We acquired the Bridgestone 2 Portfolio
with proceeds from the sale of common stock.
Bridgestone
Firestone 4 Property Portfolio
We
acquired the Bridgestone Firestone 4 Property Portfolio (the “Bridgestone 4
Portfolio”) on March 15, 2010 for $8.4 million, inclusive of all closing costs
and fees. The Bridgestone 4 Portfolio consists of 4
recently-constructed auto centers (the “Bridgestone 4
Properties”). The Bridgestone 4 Properties contain an aggregate of
31,505 square feet of gross leasable area and are all located in
Texas. We acquired the Bridgestone 4 Portfolio from Mays
Development Company and its affiliates. The Bridgestone Properties
are located in Weatherford, Texas, League City, Texas, Crowley, Texas and Allen,
Texas.
The
Bridgestone 4 Properties are 100% double net leased to Bridgestone
Retail Operations, LLC, a wholly owned subsidiary of the Bridgestone Corporation
(S&P: BBB+). The stores operate as Firestone Complete
Auto Care. The lease term at commencement was 15
years. At acquisition, the average remaining lease term was
13.7 years. The leases contain contractual rental escalations of 6.25%
every five years, and provide for 5 renewal options of 5 years each. The
leases are double net whereby Bridgestone Operations, LLC is required to pay
substantially all operating expenses, with the exception of costs to maintain
and repair the roof and structure of the building. The average annual base
rent on a straight-line basis over the initial term is
approximately $727,000. We acquired
the entire purchase price of the Bridgestone 4 Portfolio with proceeds from the
sale of common stock.
Bridgestone
Retail Operations, LLC is a wholly owned subsidiary of Bridgestone Americas,
Inc. It consists of more than 2,200 company-owned vehicle service and
tire locations across the United States, including Firestone Complete Auto Care,
Tires Plus, Expert Tire and Wheel Works store locations. Bridgestone
Americas, Inc. is the U.S. subsidiary of Bridgestone Corporation, which is
headquartered in Tokyo, Japan and the largest tire producer in the
world. Bridgestone Corporation had assets of $30.2 billion and posted
net sales of $27.9 billion for the fiscal year ended December 31,
2009.
Bridgestone
Corporation is a multinational corporation with 179 production facilities in 25
countries and has one of the largest sales networks in the world, selling its
products in over 150 countries.

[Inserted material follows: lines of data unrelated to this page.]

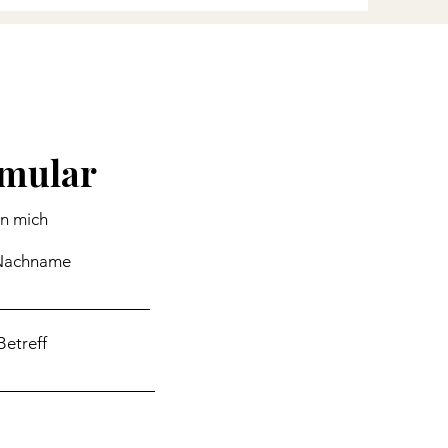
rmular
an mich
Nachname
Betreff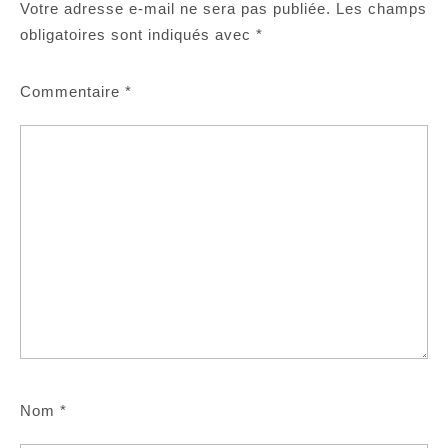
Votre adresse e-mail ne sera pas publiée.
Les champs
obligatoires sont indiqués avec
*
Commentaire
*
Nom
*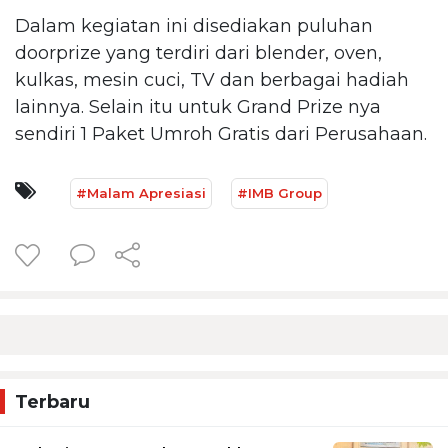
Dalam kegiatan ini disediakan puluhan
doorprize yang terdiri dari blender, oven,
kulkas, mesin cuci, TV dan berbagai hadiah
lainnya. Selain itu untuk Grand Prize nya
sendiri 1 Paket Umroh Gratis dari Perusahaan.
#Malam Apresiasi
#IMB Group
Terbaru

In addition to being the largest tire
producer in the world, Bridgestone Corporation has diversified business segments
offering various services and products including chemical and industrial
products, sporting goods and bicycles.
Pending
Acquisition
We intend
to acquire an additional 6 recently-constructed Bridgestone Firestone auto
centers (the “Bridgestone 6 Properties”) from Mays Development Company and
affiliates for $13.3 million. The Bridgestone 6 Properties contain an
aggregate of approximately 46,000 square feet of gross leaseable area and are
located in Arkansas, Colorado, Kansas, Louisiana and Texas.
The
Bridgestone 6 Properties are 100% double net leased to Bridgestone Retail
Operations, LLC, a wholly owned subsidiary of the Bridgestone Corporation
(S&P: BBB+). The stores operate as Firestone Complete Auto
Care. The lease term at commencement was 15 years. At
acquisition, the average remaining lease term will be 13.9 years. The
leases contain contractual rental escalations of 6.25% every five years, and
provide for 5 renewal options of 5 years each. The leases are double
net whereby Bridgestone Operations, LLC is required to pay substantially all
operating expenses, with the exception of costs to maintain and repair the roof
and structure of the building. The average annual base rent on a
straight-line basis over the initial term is $1.2 million. We intend
to acquire the Bridgestone 6 Properties with proceeds from the sale of
common stock. We expect to close the acquisition of the Bridgestone 6 Properties
within 30 days of the date hereof although there can be no assurance that we
will close the acquisition within such time period or at all.